Jennifer Miley - Travel Journal
I was fortunate enough to attend a traditional Alaoui performance in Ain Beni Mathar, Morocco. A small platform was set before the crowd of men and boys dressed in white jelabas, the earthen walls of their houses rising out of the dust behind the performers. As the sun began its descent through the haze, the colors muted until they were only shades of the same, warm grey.
I stood at the edge of the group, listening to the music carefully, unable to find the rhythm. Every clap to what I felt was the beat, fell directly opposite those of the rest of the crowd. I tried again, my frustration rising rapidly with the crowd’s refusal to keep the beat. Was it possible that this entire group of people was unable to find the rhythm of music they had heard since birth?
When I finally realized that they were not trying to hit on the beats but rather in the spaces between them, I stepped back and listened. There was a moment of struggle to re-adjust my expectations. Then, I felt it.

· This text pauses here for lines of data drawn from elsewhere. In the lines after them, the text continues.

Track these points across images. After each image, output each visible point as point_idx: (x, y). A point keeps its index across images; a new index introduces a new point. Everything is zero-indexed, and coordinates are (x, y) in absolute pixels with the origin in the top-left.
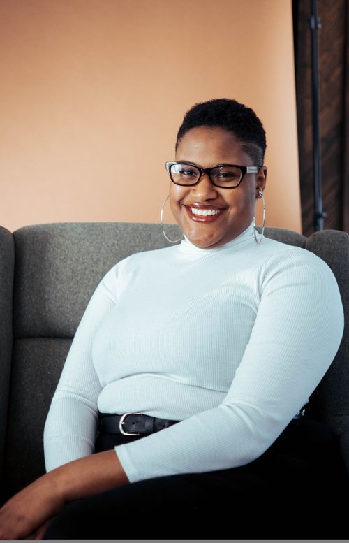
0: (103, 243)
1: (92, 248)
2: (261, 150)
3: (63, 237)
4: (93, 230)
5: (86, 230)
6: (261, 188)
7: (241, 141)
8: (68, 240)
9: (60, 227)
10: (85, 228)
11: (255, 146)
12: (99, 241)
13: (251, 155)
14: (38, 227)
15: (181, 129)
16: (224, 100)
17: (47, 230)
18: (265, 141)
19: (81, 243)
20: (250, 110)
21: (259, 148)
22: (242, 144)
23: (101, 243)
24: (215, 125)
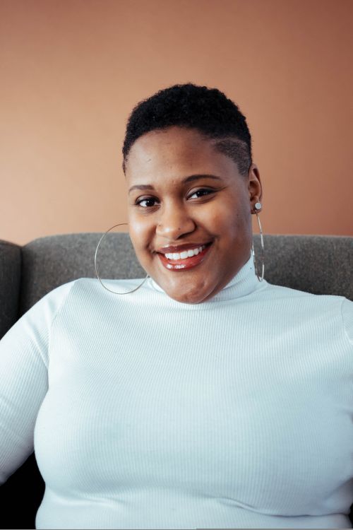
0: (133, 263)
1: (119, 268)
2: (244, 144)
3: (81, 253)
4: (120, 244)
5: (112, 244)
6: (257, 197)
7: (212, 137)
8: (88, 257)
9: (80, 240)
10: (110, 242)
11: (235, 140)
12: (127, 259)
13: (230, 155)
14: (52, 239)
15: (125, 143)
16: (176, 88)
17: (62, 244)
18: (247, 130)
19: (105, 262)
20: (215, 92)
21: (240, 141)
22: (214, 142)
23: (130, 262)
24: (169, 125)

A volley of sound rose between the audience and the musicians. Each of the musicians’ notes were absorbed individually by crowd and returned before the arrival of the next. Their beats echoed off the few buildings and broke free of the town to radiate into the desert night. I closed my eyes and heard the shape, the texture of the plaza in the reflected sound and the openness of the land in the pauses.
That evening is still crystalline in my mind. It has become an irreversible part of my understanding of music, rhythm and performance.